To avoid the negative impact of VAT, Oyedele argued that VAT should be paid according to individuals’ ability as not everyone could afford a 7.5 percent VAT rate. He suggested other palliative measures, saying “exempt or zero rate for essential consumptions like foods, education and primary healthcare. The exemption should not be limited to only unprocessed food items. In other words, a VAT increase should not affect the price of bread.

“Create a VAT registration threshold to eliminate VAT compliance burden for small businesses. Allow businesses to account for VAT on cash basis rather than on invoice, which creates a cash-flow problem. Lead by example; ensure that government and all MDAs fully comply by remitting VAT collected from their contractors. Ensure transparent reporting and efficient utilisation of the revenue for public services and infrastructure,” he said.

In addition, Adori Ochai, economic analyst, said the new VAT rate would be a dangerous move for small and medium enterprises, SMEs, in the country. He said the SMEs would have to pay more out of the little revenue they are making in form of taxes.

“My challenge with the government is how do you increase taxes when infrastructures are not there? So why don’t you fix the infrastructure first before increasing the taxes.

“But it is a two way thing. If the government is sure that if the people bear the burden of the tax increase, the revenue will be invested in infrastructure fine. But when issues of electricity is still a major challenge in a country, why are you increasing tax, thereby making the people to bear more burden. Nigeria is a country where individuals generate their power, build roads, houses, provide water supply and also pay more tax. It will definitely kill a lot of SMEs.

“For the consumers, there is going to be inflation because producers knowing that tax has been increased by two 2.2 percent, will definitely increase prices at 2.2 percent. This means that a product that sells for N50 will now be increased by 2.2 percent across board. The producers will mostly not like to bear the burden alone, so they will pass it on to the consumers. In that case, the federal government has succeeded in reducing disposable income of households. And by the time this is done, it discourages savings thereby making the people poorer,” he said.

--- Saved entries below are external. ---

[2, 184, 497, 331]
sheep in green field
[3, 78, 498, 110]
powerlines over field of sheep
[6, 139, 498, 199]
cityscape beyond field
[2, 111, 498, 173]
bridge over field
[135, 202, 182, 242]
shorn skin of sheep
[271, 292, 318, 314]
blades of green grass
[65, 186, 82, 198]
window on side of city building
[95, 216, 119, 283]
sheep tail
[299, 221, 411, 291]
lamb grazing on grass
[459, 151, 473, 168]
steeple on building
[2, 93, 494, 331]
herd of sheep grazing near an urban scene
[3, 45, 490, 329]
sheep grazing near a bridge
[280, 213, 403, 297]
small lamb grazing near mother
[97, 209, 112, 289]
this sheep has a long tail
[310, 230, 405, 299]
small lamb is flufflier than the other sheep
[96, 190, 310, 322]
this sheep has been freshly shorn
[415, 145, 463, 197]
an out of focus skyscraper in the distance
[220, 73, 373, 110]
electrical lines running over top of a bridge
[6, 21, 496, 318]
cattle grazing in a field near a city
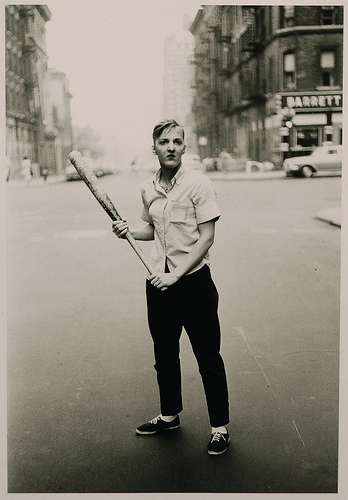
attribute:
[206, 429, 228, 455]
sneaker — black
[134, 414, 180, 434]
sneaker — black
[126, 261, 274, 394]
pants — dark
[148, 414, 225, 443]
shoe laces — white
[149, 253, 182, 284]
shirt bottom — open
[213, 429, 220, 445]
shoelaces — white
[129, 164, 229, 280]
shirt — light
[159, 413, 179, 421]
sock — white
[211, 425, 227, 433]
sock — white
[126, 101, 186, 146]
hair — short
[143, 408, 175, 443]
shoelace — white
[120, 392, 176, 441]
sneaker — dark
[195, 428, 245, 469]
sneaker — dark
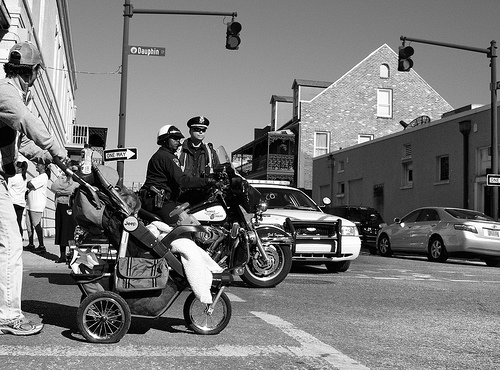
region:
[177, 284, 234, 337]
a black wheel on the stroller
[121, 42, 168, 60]
a street sign on the pole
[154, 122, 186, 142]
a white helmet on the man's head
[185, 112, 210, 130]
a black policeman's hat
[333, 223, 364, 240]
the head light of a car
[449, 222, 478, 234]
the tail light of a car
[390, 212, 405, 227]
a side view mirror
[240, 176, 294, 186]
lights on the police car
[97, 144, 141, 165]
a one way sign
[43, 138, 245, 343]
a stroller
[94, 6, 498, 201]
traffic lights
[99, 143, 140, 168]
one way sign on traffic light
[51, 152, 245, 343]
stroller with small child inside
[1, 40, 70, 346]
person in baseball cap pushing the stroller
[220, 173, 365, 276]
police car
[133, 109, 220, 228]
a cop standing next to another cop on a motorcycle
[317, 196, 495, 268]
cars parked on the right side of street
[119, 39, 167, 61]
street sign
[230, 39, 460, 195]
brick building with patio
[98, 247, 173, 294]
small bag hanging on stroller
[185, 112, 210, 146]
a head wearing a hat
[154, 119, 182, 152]
a head wearing a hat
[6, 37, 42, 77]
a head wearing a hat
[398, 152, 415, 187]
a window on a building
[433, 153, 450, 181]
a window on a building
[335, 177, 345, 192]
a window on a building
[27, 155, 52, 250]
a person standing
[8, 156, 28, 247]
a person standing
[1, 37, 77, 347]
a person standing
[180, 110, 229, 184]
a person standing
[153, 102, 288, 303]
the policeman is on a motorcycle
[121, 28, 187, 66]
the name of the street is Dauphin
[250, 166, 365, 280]
the police car is white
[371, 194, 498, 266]
the car is silver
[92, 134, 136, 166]
the sign says one way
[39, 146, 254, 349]
the baby is in the stroller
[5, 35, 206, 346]
a man is pushing the baby stroller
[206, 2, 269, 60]
there are only two lights in the traffic signal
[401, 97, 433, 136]
the building has a satellite dish on top of it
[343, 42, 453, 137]
the building is made of brick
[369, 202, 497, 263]
a vehicle in the street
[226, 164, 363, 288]
a vehicle in the street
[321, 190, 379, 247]
a vehicle in the street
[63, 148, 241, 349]
a vehicle in the street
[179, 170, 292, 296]
a vehicle in the street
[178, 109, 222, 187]
a person in the street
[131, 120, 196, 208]
a person in the street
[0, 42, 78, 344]
a person in the street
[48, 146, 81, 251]
a person in the street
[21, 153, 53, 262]
a person in the street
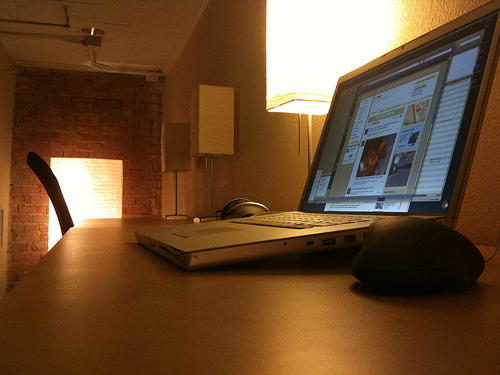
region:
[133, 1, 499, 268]
gray laptop on the table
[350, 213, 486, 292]
large black mouse on the table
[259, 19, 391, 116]
light on the wall lit up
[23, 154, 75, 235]
black chair at the desk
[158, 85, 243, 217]
two lights that are not on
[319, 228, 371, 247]
USB drives on the computer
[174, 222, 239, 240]
mousepad on the computer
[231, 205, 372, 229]
keyboard on the laptop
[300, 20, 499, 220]
powered on monitor for the laptop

The Nigeria Employers’ Consultative Association, NECA, also lent its voice to the issue and urged the government to suspend the proposed VAT increase.  Speaking recently in Lagos, Timothy Olawale, director general, NECA, said the gains of the new minimum wage would be neutralised by the proposed increase in VAT.

Timothy Olawale
Timothy Olawale

Olawale said the increment would further reduce the purchasing power of the citizens, lead to increase in prices of goods and services, increase inflation rate, and further contraction of the economy. According to him, the recently released data of the country’s GDP growth indicated a contraction in the fourth quarter of 2018 (2.38 percent), first quarter of 2019 (2.10 percent) and second quarter of 2019 (1.94 percent).

“Also, International Monetary Fund has recently revised downward its global economic growth forecast to 3.2 percent due to sluggish global economy. Therefore, this suggests that at such period of time, economies should be formulating fiscal measures/policies to stimulate their economies,” he said.

While the argument on the futility of raising taxes in the face of harsh economic environment rages, the government should realize that the imposition of these endless taxes and levies at will would certainly increase the burden of doing business in Nigeria and scare away foreign investors from the country.